Remake, Remix, Rip-Off: About Copy Culture & Turkish Pop Cinema, 2014
Directed by Cem Kaya
SYNOPSIS:
Turkey in the 1960s and 70s was one of the biggest producers of film in the world even though its film industry did not have enough written material to start with. In order to keep up with the demand, screenwriters and directors were copying scripts and remaking movies from all over the world.
Turkish cinema from the 60s through to the late 1980s has always had a huge cult following, but through the rise of the Internet more people have discovered this bizarre brand of cinema. Due to a lack of copyright laws in the country, filmmakers were allowed to take films from the West and remake, remix and rip them off to create “new” movies. Cem Kaya’s Remake, Remix, Rip-Off looks at this incredible story.
The documentary boasts an impressive roster of interviews from those involved in the time period, and the movie’s real strength are the stories that these people tell. Just when you think this subculture couldn’t get any weirder, another story is told that will shock and surprise you. There’s a hilarious interview with the lone composer for these movies, who only got work because he owned sountrack records of Western movies which he could rip-off to use in Turkish cinema. Kaya’s clear love of the genre is evident as there is a huge amount of clips taken from these films to back up the points made by his interviewees. There is a superb montage of clips to tell a “typical Turkish film story” that demonstrates just how similar each movie was.
And it’s unsurprising really. The documentary tells us that these filmmakers were pumping out over 300 films a year and there were only three scriptwriters active and a handful of directors. So it should come as no big shock that they not only ripped off the West, but also themselves. In some cases the filmmaker would just make a Turkish remake of a movie (E.T., The Exorcist, Superman for example), while some will simply rip footage from a Western movie and use it in his own like The Man Who Saved The World, which liberally uses the Death Star attack scenes from Star Wars.

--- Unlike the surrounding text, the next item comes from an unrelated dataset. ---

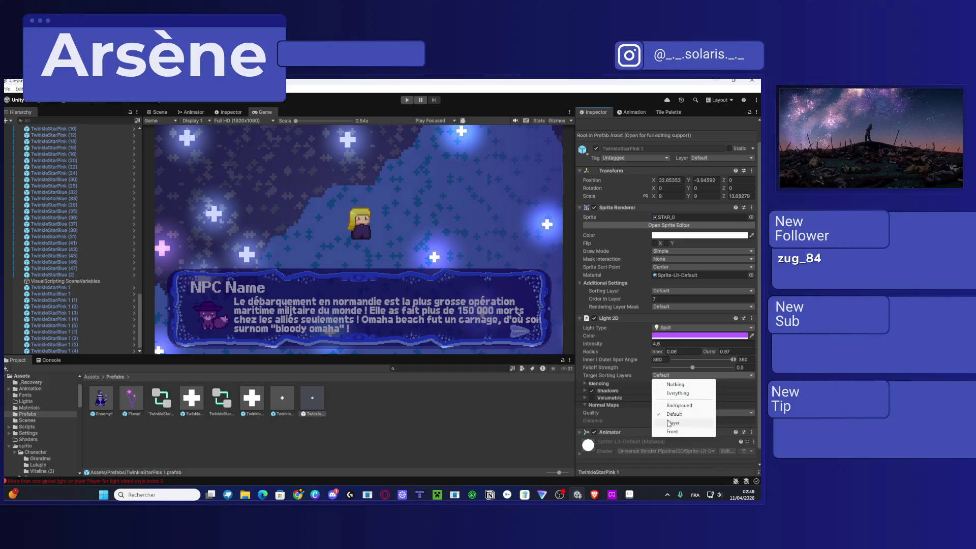
pyautogui.click(669, 423)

But what is disappointing about Remake, Remix, Rip-Off is that it doesn’t feel like it gives enough time to each subject. For how popular they are, there is only one brief section dedicated to the remakes, which are arguably the most interesting part of the story. There is a solid amount of time given to the remixs and rip-offs (including a great conversation about their superhero character with The Phantom’s mask, Superman’s top and Batman’s belt buckle), but the remakes are given virtually nothing in comparison. Perhaps there wasn’t enough to say on the subject, but it is disappointing. Instead the movie chooses to focus on how Turkish cinema is in a 2015 landscape, which is inherintly less interesting. Furthermore, the film suffers from some time gaps, where they suddenly jump back in time to cover the sex boom that took over Turkish pop culture which, while interesting, was a change of pace from what we’d just been watching.
With that said, Remake, Remix, Rip-Off: About Copy Culture & Turkish Pop Cinema is tremendously entertaining and the incredible level of footage from these bizarre movies is worth the price of admission alone. Not the best documentary you’ll see this year, but certainly the most in-depth.